Regardless of how a person learned of the right, and regardless of whether she thought she was violating state or federal law, she knew that a right existed and that she was violating it. The purpose of qualified immunity is to protect government officials from having to defend themselves in litigation over rights and duties that they did not know they were violating. Here, the Appellees were clearly notified by the 1991 statute that Doe was entitled to the privacy of his medical records under state law. The inference that prisoners were entitled to the same right under federal law was implicit by 1995. If we allow the state statute to play no role in assessing whether or not the officials should have known of the federal right, then we allow officials to turn a blind eye to the general state of the law and discourage them from making a good faith effort to recognize such implicit principles. I consider this good faith effort to be within the responsibilities of a “reasonable official.”

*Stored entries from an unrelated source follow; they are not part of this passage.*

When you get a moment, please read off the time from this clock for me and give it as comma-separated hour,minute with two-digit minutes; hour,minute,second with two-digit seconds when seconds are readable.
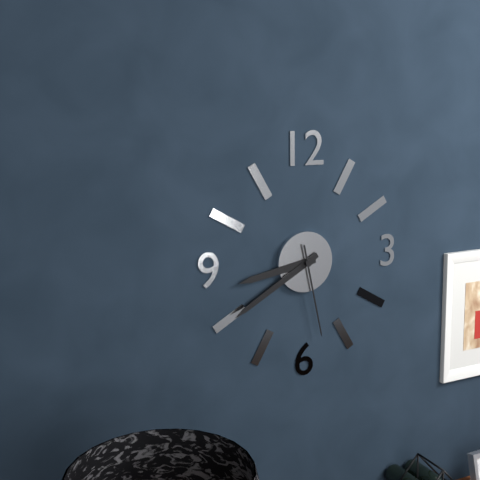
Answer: 8,40,28
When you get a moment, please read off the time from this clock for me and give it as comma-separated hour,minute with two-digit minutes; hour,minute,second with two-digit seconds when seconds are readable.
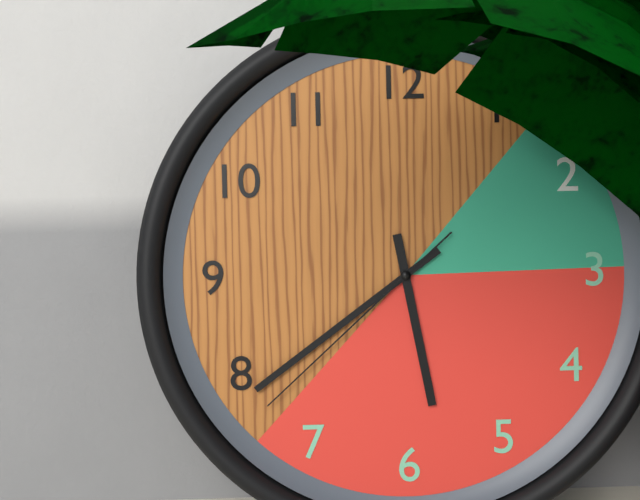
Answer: 5,39,38
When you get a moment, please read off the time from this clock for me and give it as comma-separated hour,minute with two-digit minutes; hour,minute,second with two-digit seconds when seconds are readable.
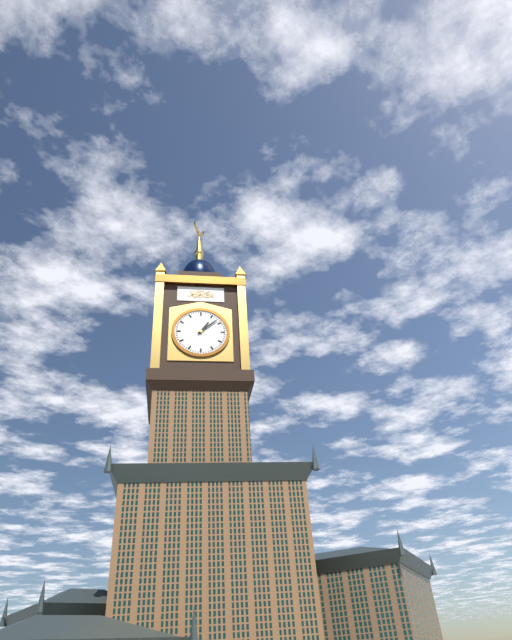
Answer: 1,08
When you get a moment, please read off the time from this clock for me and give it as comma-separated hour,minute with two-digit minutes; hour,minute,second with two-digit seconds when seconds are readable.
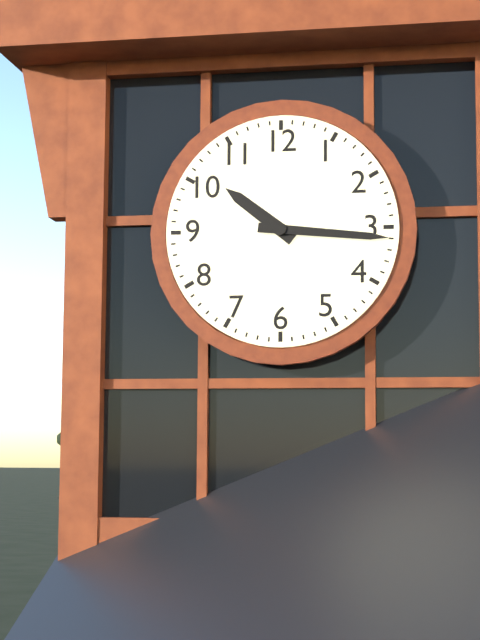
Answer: 10,16
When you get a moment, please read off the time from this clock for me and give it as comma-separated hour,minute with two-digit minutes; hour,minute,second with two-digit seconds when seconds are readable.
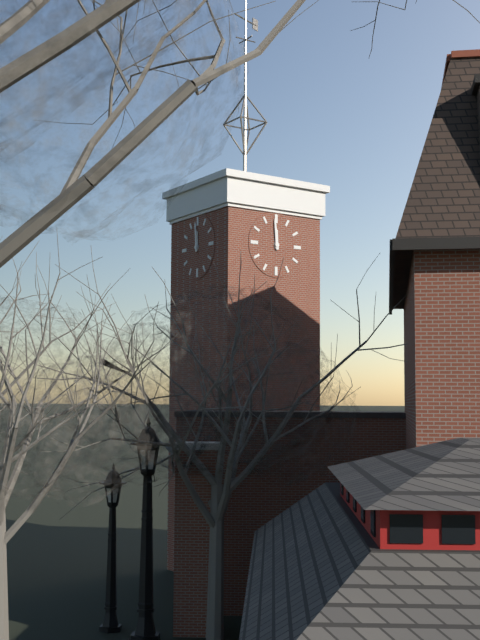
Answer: 11,59
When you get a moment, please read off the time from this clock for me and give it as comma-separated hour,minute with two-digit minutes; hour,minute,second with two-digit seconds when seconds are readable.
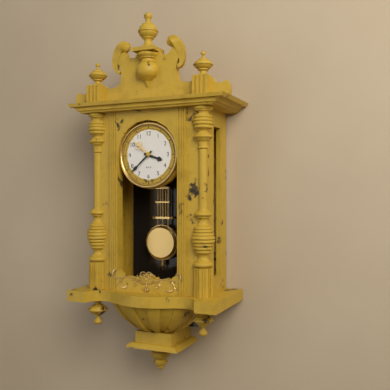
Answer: 3,38
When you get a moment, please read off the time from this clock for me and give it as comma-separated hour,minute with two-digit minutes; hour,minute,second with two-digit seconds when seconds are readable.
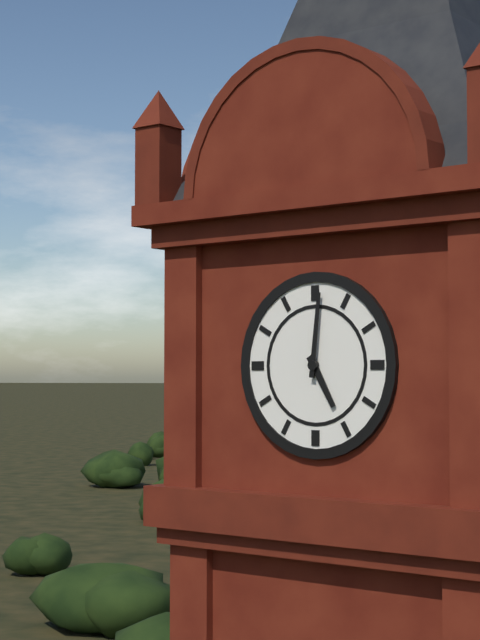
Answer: 5,01
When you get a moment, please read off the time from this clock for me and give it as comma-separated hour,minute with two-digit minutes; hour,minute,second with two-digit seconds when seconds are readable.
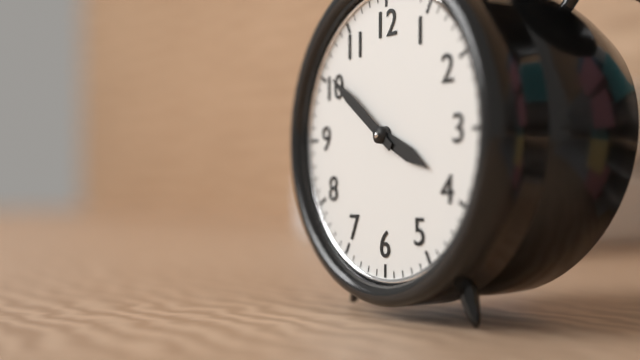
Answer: 3,51
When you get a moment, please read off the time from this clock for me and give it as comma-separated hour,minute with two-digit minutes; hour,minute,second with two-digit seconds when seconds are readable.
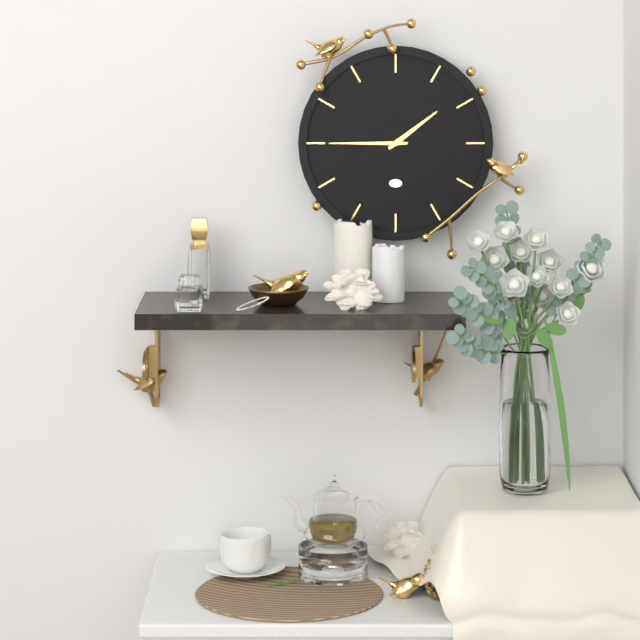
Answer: 1,45
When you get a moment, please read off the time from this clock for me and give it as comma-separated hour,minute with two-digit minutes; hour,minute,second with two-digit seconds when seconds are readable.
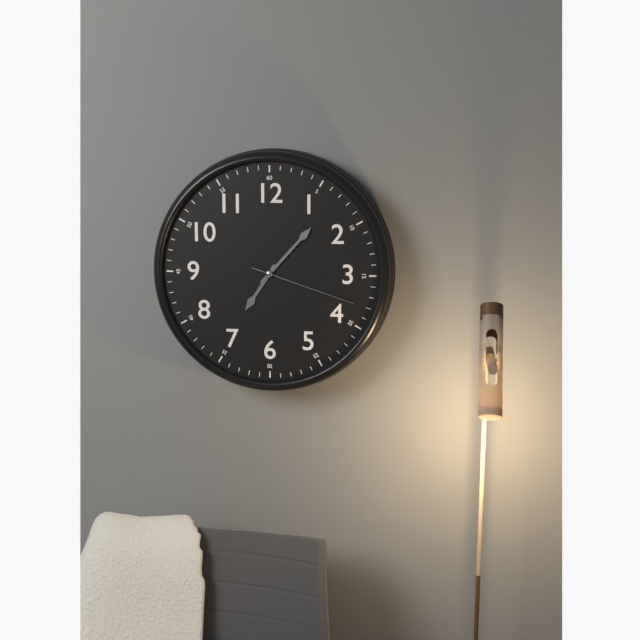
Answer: 7,07,18
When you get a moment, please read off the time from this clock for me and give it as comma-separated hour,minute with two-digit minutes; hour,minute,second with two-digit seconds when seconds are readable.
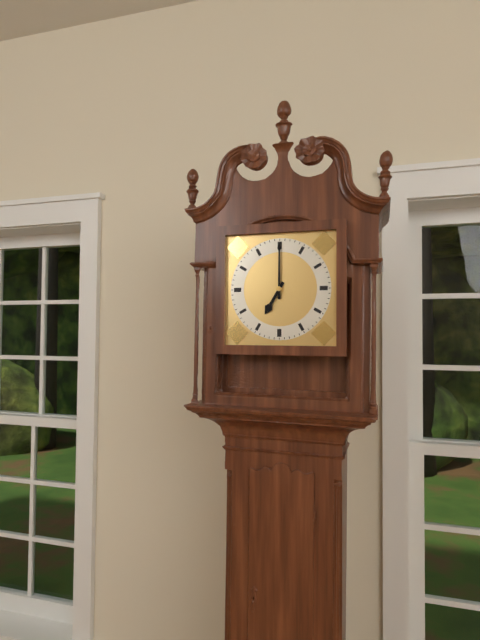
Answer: 7,00
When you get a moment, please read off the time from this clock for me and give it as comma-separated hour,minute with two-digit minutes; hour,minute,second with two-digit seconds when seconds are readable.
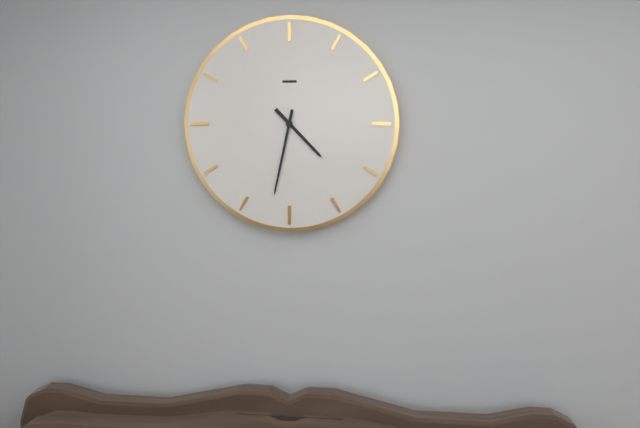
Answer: 4,32
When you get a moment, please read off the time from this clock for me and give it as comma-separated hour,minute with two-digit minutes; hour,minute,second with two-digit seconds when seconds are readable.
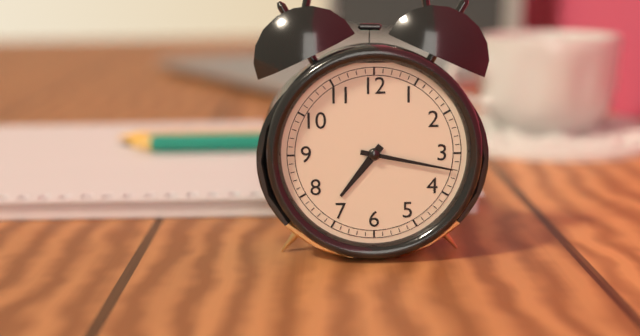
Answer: 7,17
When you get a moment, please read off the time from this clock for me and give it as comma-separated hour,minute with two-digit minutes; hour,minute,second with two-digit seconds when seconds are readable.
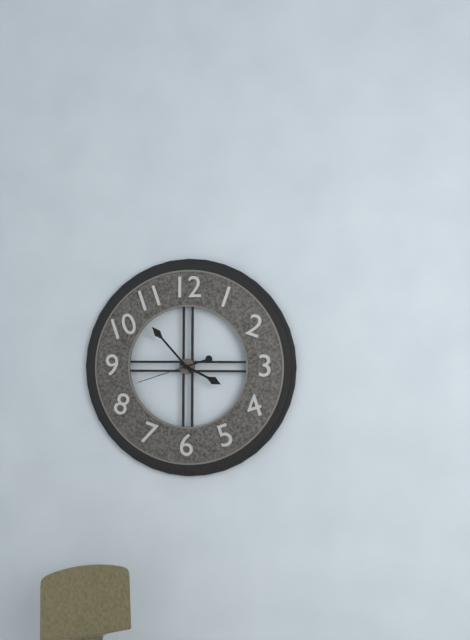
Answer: 3,53,42
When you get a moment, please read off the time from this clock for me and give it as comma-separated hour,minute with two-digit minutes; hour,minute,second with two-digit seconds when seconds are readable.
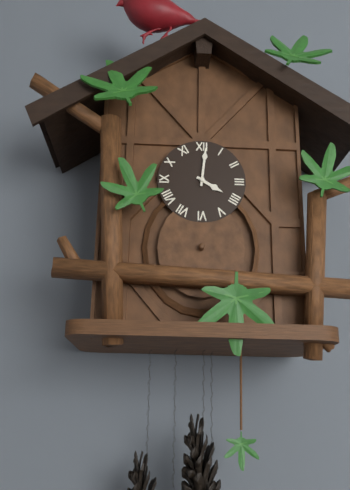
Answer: 4,01
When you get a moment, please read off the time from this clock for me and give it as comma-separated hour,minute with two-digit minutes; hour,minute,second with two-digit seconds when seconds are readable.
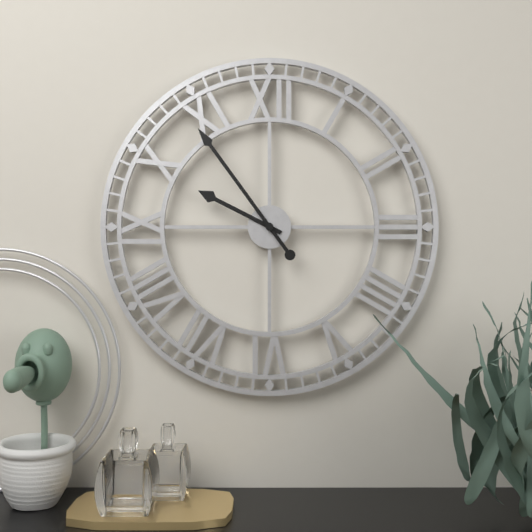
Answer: 9,54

In addition, as powerful evidence that these officials knew they were violating Doe’s right to privacy, in an opinion establishing a right to privacy for inmates’ HIV-related medical records, Austin v. Pennsylvania Dep’t of Corr., the very agency and officials before us now were also appellees in that case. In that opinion in January 1995, the Court stated that the “DOC has agreed to keep inmates’ medical information regarding HIV status confidential and to advocate a universal preeau-tions policy in place of the current Contagious Disease Notification Policy in its forthcoming negotiations with the union representative of its custody staff.” Austin, 876 F.Supp. at 1453. This decision alone directly notified Appellees of their obligation to protect Doe’s privacy right. As Judge Roth correctly states, court approval of a settlement does not provide a legal decision regarding the constitutionality of the elements of the settlement. But that is not the test. The court clearly warned the very institution before us in this matter that it risked constitutional violations by disclosure. Indeed the language the Court used was that disclosure of a prisoner’s HIV-related medical information, if “unrelated to any penological interest ... would most likely violate state law, and the Constitution of the United States.” Id. at 1437. Austin explained that “[although individuals have an interest in preventing disclosure of their HIV status which is protected by state law and the Constitution, inmates’ rights must necessarily yield to a certain extent to legitimate penological interests,” and then clearly stated the criterion of the Turner test. Id. In light of this notification, it seems disingenuous to claim that the officials here deserve protection from Doe’s claims because they did not know that they could not arbitrarily disclose a prisoner’s medical information.2

In summary, the combination of the preponderance of case law, the state statute, and the Pennsylvania Department of Corrections’ previous agreement to respect privacy in prisoners’ HIV-related materials, clearly established the right in question. I would find that, taken together, these factors defeat Appellees’ claim to qualified immunity. I therefore respect*336fully dissent from this aspect of the Majority’s decision.

. Judge Roth states that the Seventh Circuit "rejected" Woods in Anderson v. Romero, 72 F.3d 518 (7th Cir.1995). This is not entirely accurate. The court in Anderson merely declined to reach the question.

. Finally, I note that the manner in which this delicate information was disseminated indicates to me that the officials knew they were misbehaving, but persisted in doing so regardless of the fact that they were mistreating Doe.